Model Overview
Salesforce/FARE-8B is an 8 billion parameter multi-task generative evaluator model, developed by Austin Xu, Xuan-Phi Nguyen, Yilun Zhou, Chien-Sheng Wu, Caiming Xiong, and Shafiq Joty. It is fine-tuned from the Qwen-8B base model and designed for automated evaluation in reasoning-centric domains. The model leverages large-scale multi-task, multi-domain data mixtures and rejection-sampling SFT to achieve its specialized evaluation capabilities.
Key Capabilities
- Multi-task Evaluation: Performs a range of evaluation tasks, including pairwise comparisons, step-level error identification, reference-based verification, reference-free verification, and single-rating assessment.
- Reasoning-Centric: Optimized for evaluating responses in domains requiring strong reasoning, as detailed in its accompanying paper.
- Prompt-Template Driven: Designed to be used with specific system and user prompt templates for each evaluation task, ensuring consistent and accurate assessments.
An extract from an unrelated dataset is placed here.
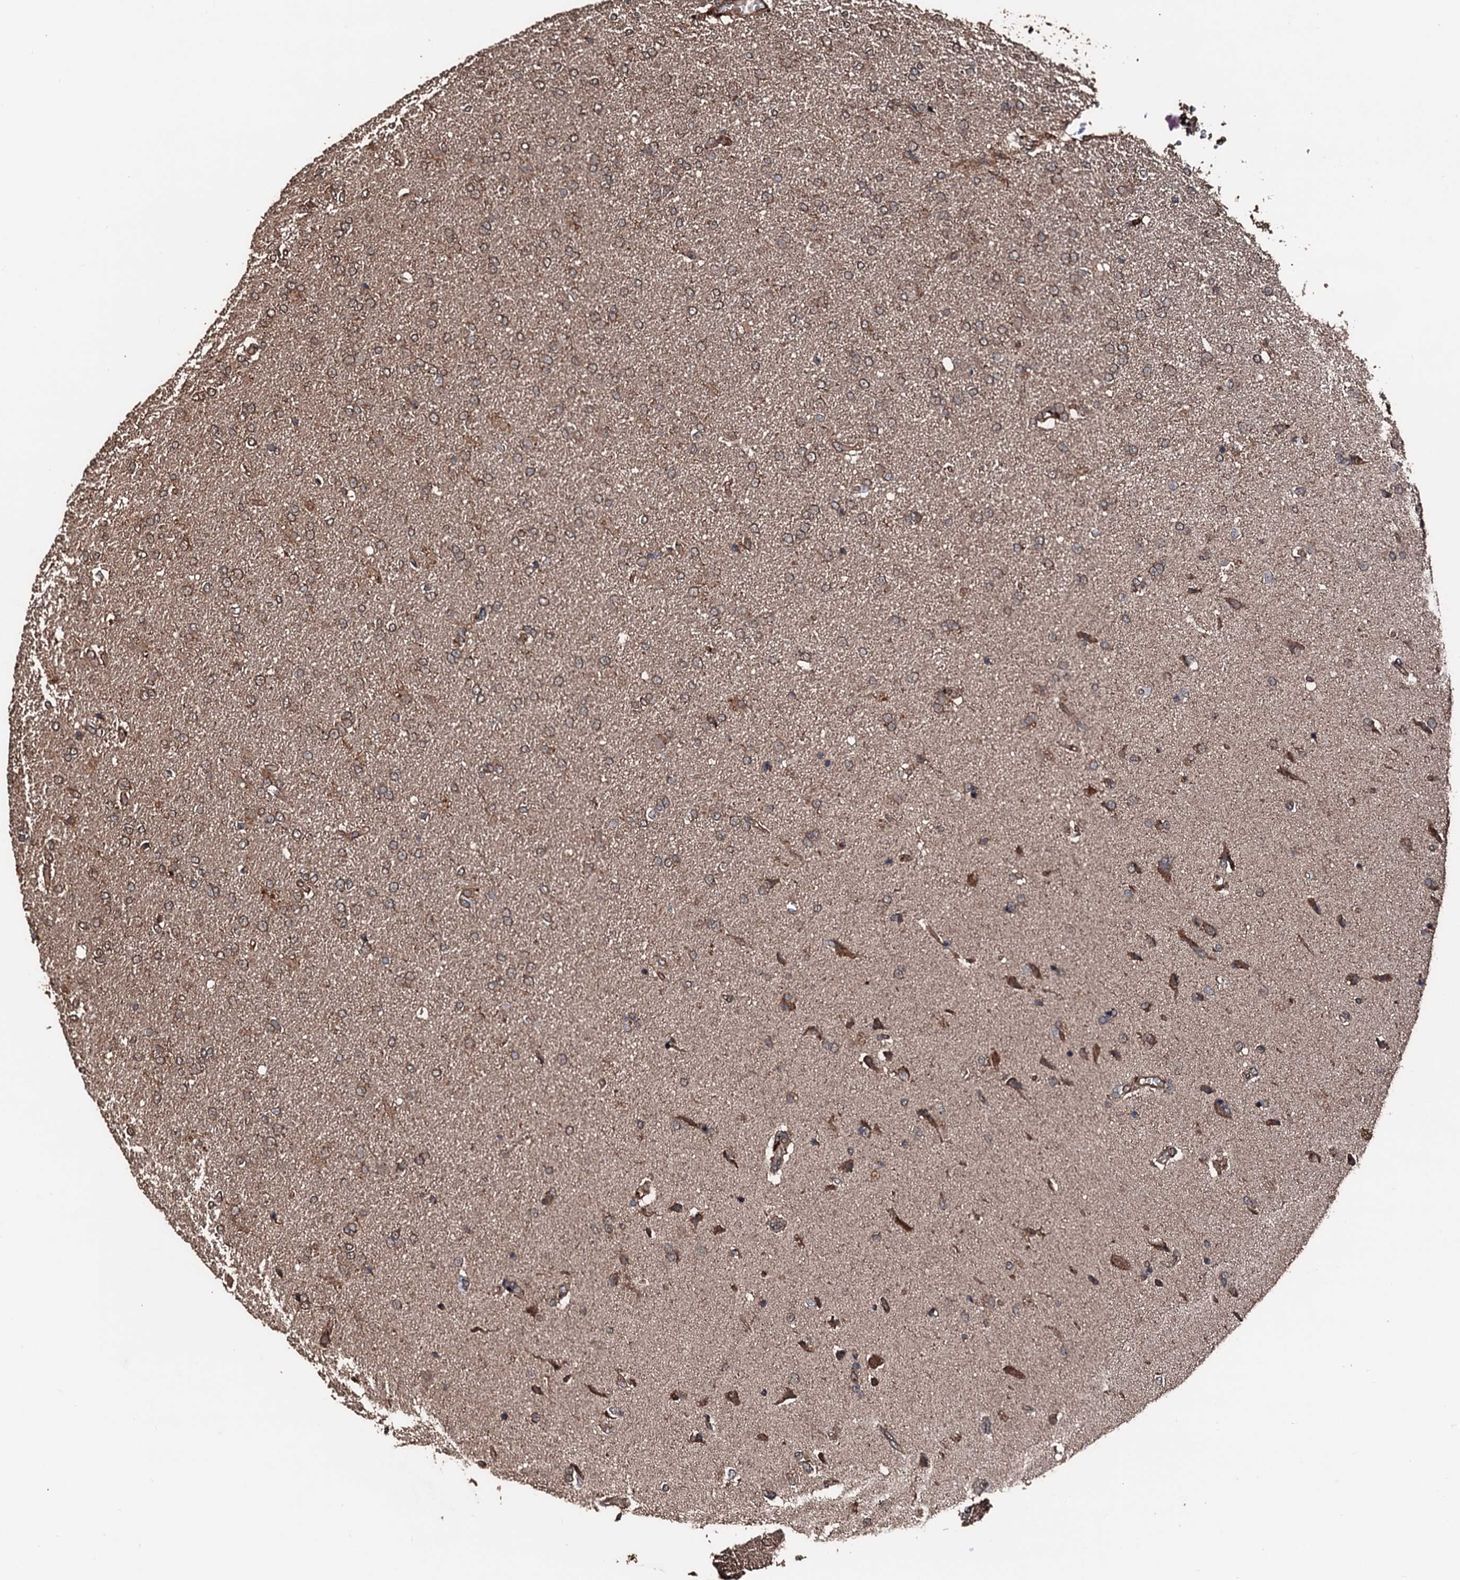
{"staining": {"intensity": "weak", "quantity": ">75%", "location": "cytoplasmic/membranous"}, "tissue": "glioma", "cell_type": "Tumor cells", "image_type": "cancer", "snomed": [{"axis": "morphology", "description": "Glioma, malignant, High grade"}, {"axis": "topography", "description": "Brain"}], "caption": "IHC of human glioma demonstrates low levels of weak cytoplasmic/membranous staining in about >75% of tumor cells.", "gene": "KIF18A", "patient": {"sex": "male", "age": 72}}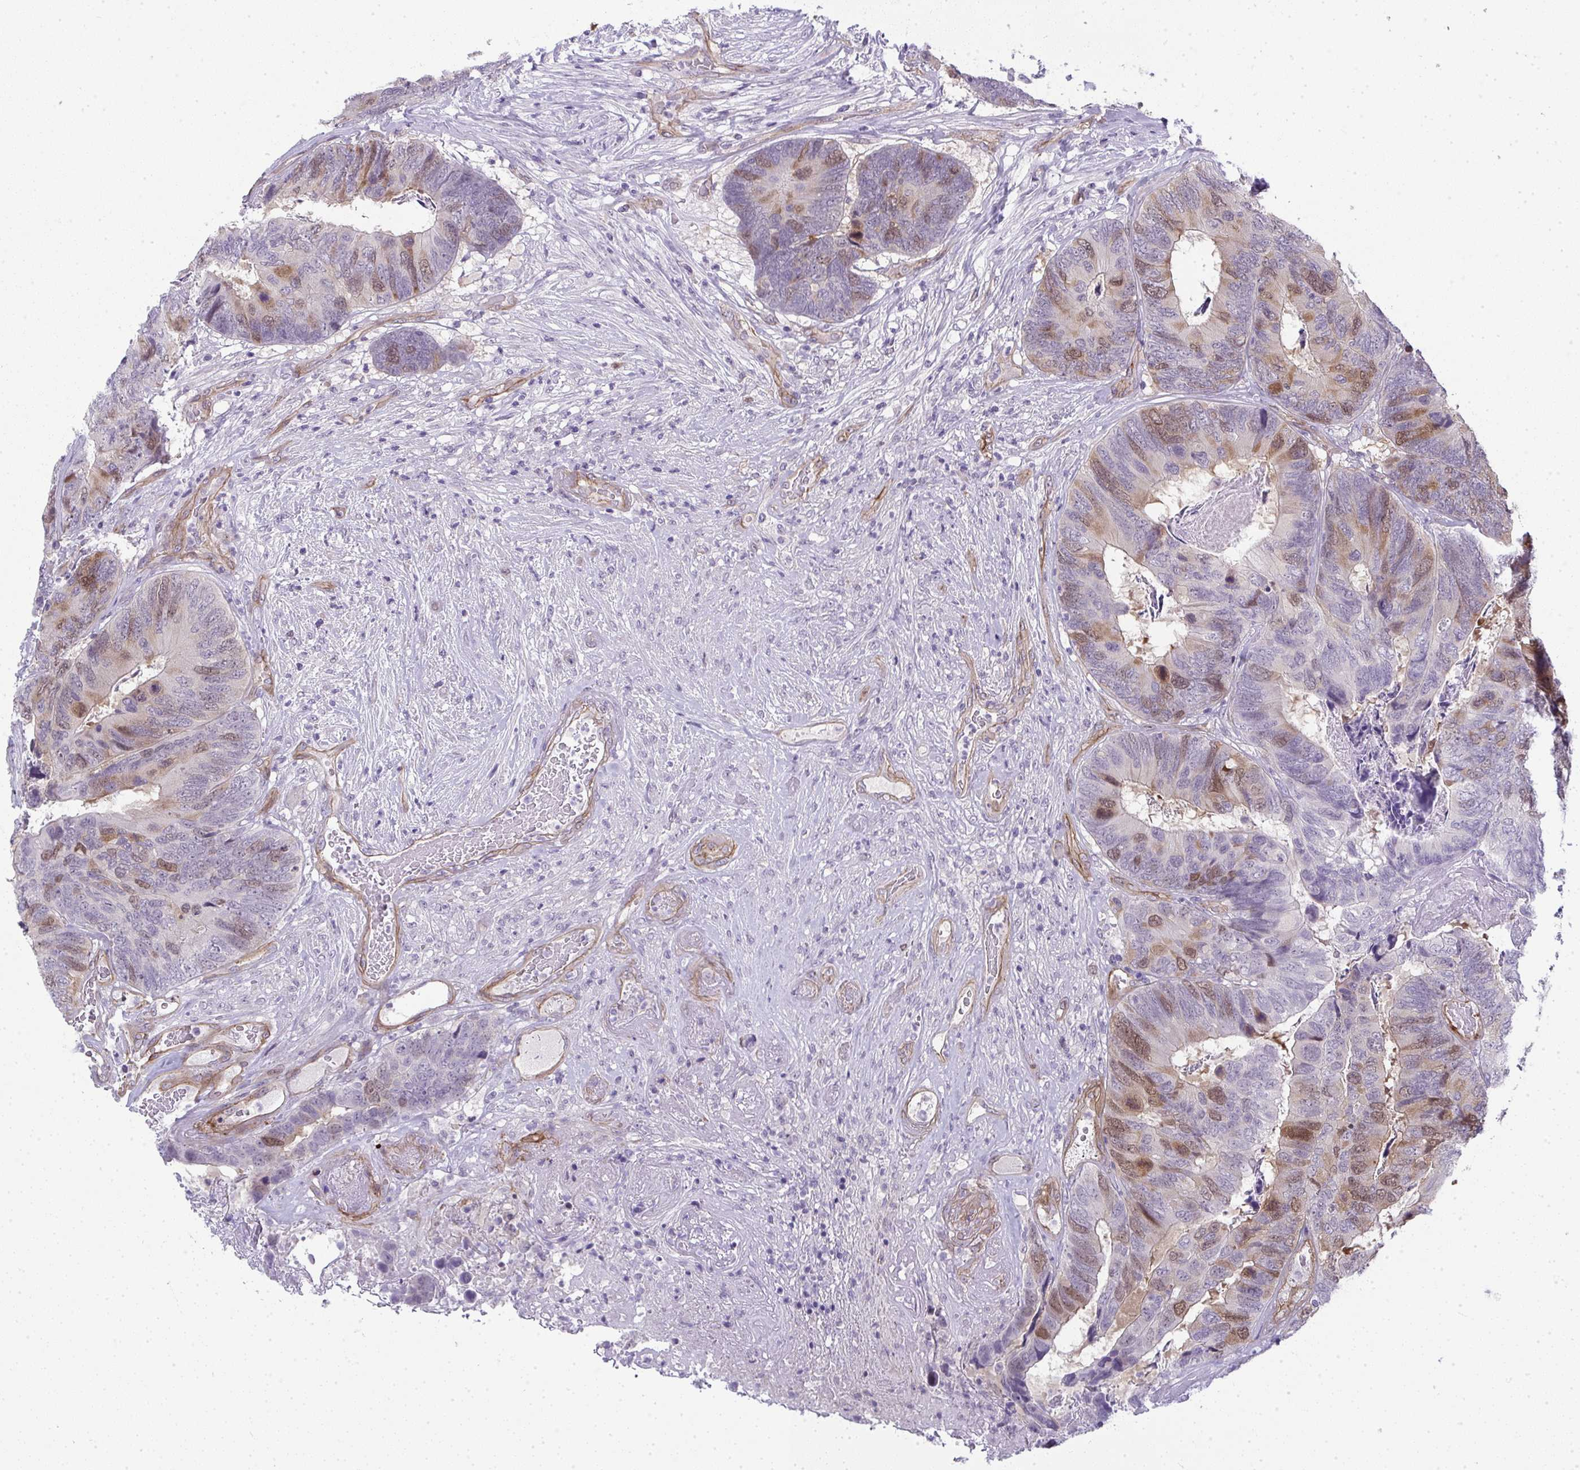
{"staining": {"intensity": "moderate", "quantity": "<25%", "location": "nuclear"}, "tissue": "colorectal cancer", "cell_type": "Tumor cells", "image_type": "cancer", "snomed": [{"axis": "morphology", "description": "Adenocarcinoma, NOS"}, {"axis": "topography", "description": "Colon"}], "caption": "Colorectal cancer stained for a protein demonstrates moderate nuclear positivity in tumor cells. (DAB (3,3'-diaminobenzidine) IHC with brightfield microscopy, high magnification).", "gene": "UBE2S", "patient": {"sex": "female", "age": 67}}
- High Context Length: Supports a context length of 32768 tokens, allowing for evaluation of longer responses or complex interactions.
Good For
- Automated AI Assistant Evaluation: Ideal for developers and researchers looking to automatically assess the quality and correctness of AI model outputs.
- Comparative Analysis: Excels at pairwise comparisons to determine which of two AI responses is superior.
- Error Identification: Capable of pinpointing specific errors at the step-level within a multi-step solution, particularly useful for mathematical or logical reasoning tasks.
- Research in Generative Evaluators: Serves as a foundational model for further research into scaling multi-task generative evaluator training.